Owing to the thousands of fleas in the dust of the room it was hard
for me to rest much, and that night a storm brewing made sleep almost
impossible. As the thunder pealed forth all the Indians of the houses
hastily got out of their hammocks and grasped gourd rattles and
beautifully woven cotton banners. The rattles were shaken
and the banners waved, while a droning chant was struck up by the
high priest, and the louder the thunder rolled the louder their
voices rose and the more lustily they shook the seeds in their
calabashes. They were trying to appease the dread deity of Thunder,
as did their Inca ancestors.

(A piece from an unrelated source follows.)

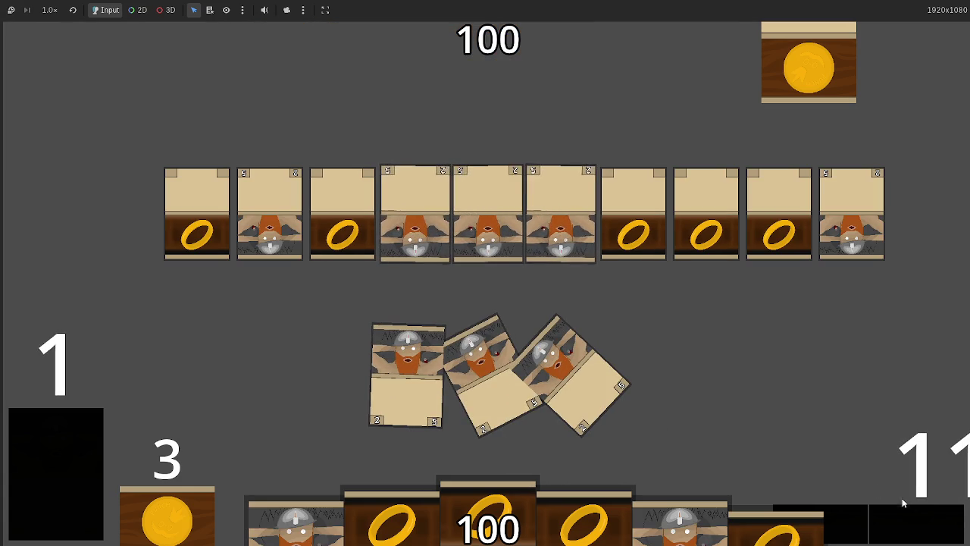
pyautogui.click(926, 523)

The voice of the old priest led the
worship, and for four hours there was no cessation of the
monotonous song, except when he performed some mystic ceremony which
I understood not.
Just as the old priest had awakened me the first morning to ask for
his present, so the king came tapping me gently the second. In his
hand he had a large sweet potato, and in my half-dreamy state I heard
him saying, "Give me your coat. Eat a potato?" The change I thought
was greatly to his advantage, but I was anxious to please him. I
possessed two coats, while he was, as he said, a poor old man, and
had no coat. The barter was concluded; I ate the potato, and he, with
strange grimaces, donned a coat for the first time in his life. Think
of this for an alleged descendant of the great Atahuallpa, whose
robes and jewels were priceless!
I offered to give the queen a feminine garment of white cotton if she
would wear it, but this I could not prevail upon her to do; it was
"ugly." As a loin-cloth, she would use it, but put it on - no! In the
latter savage style the shaped garment was thereafter worn. Women
have fashions all over the globe.
The few inches of clothing worn by the Caingwa women are never
washed, and the only attempt at cleansing the body I saw when among
them was that of a woman who filled her mouth with water and squirted
it back on her hands, which she then wiped on her loin-cloth!

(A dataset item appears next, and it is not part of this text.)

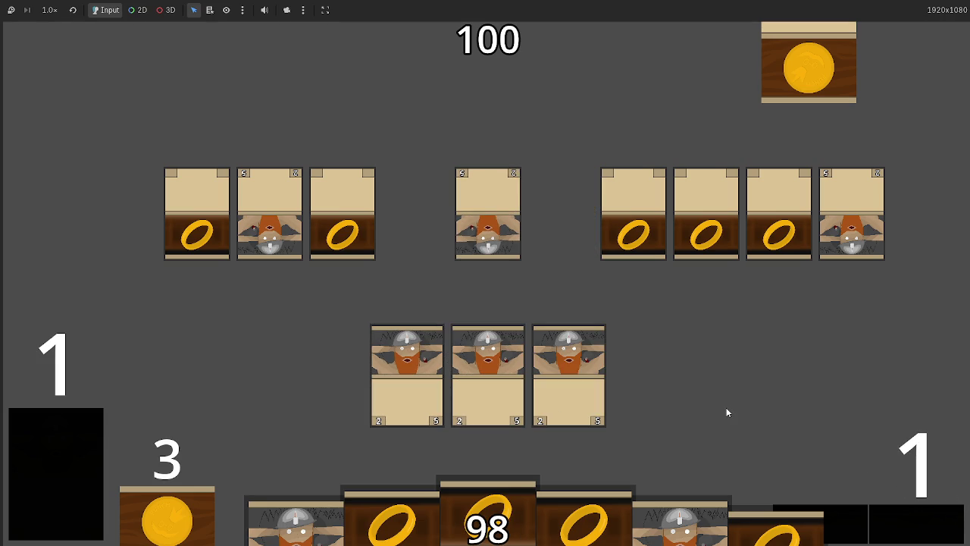
pyautogui.scroll(5, 326, 460)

Prescott, writing of the Incas, says: "They loved to indulge in the
luxury of their baths, replenished by streams of crystal water which
were conducted through subterraneous silver channels into basins of
gold."
The shapely little mouth of the queen was spoilt by the habit she had
of smoking a heavy pipe made of red clay. I was struck with the
weight and shape of this, for it exactly resembled those made by the
old cliff-dwellers, unknown centuries ago.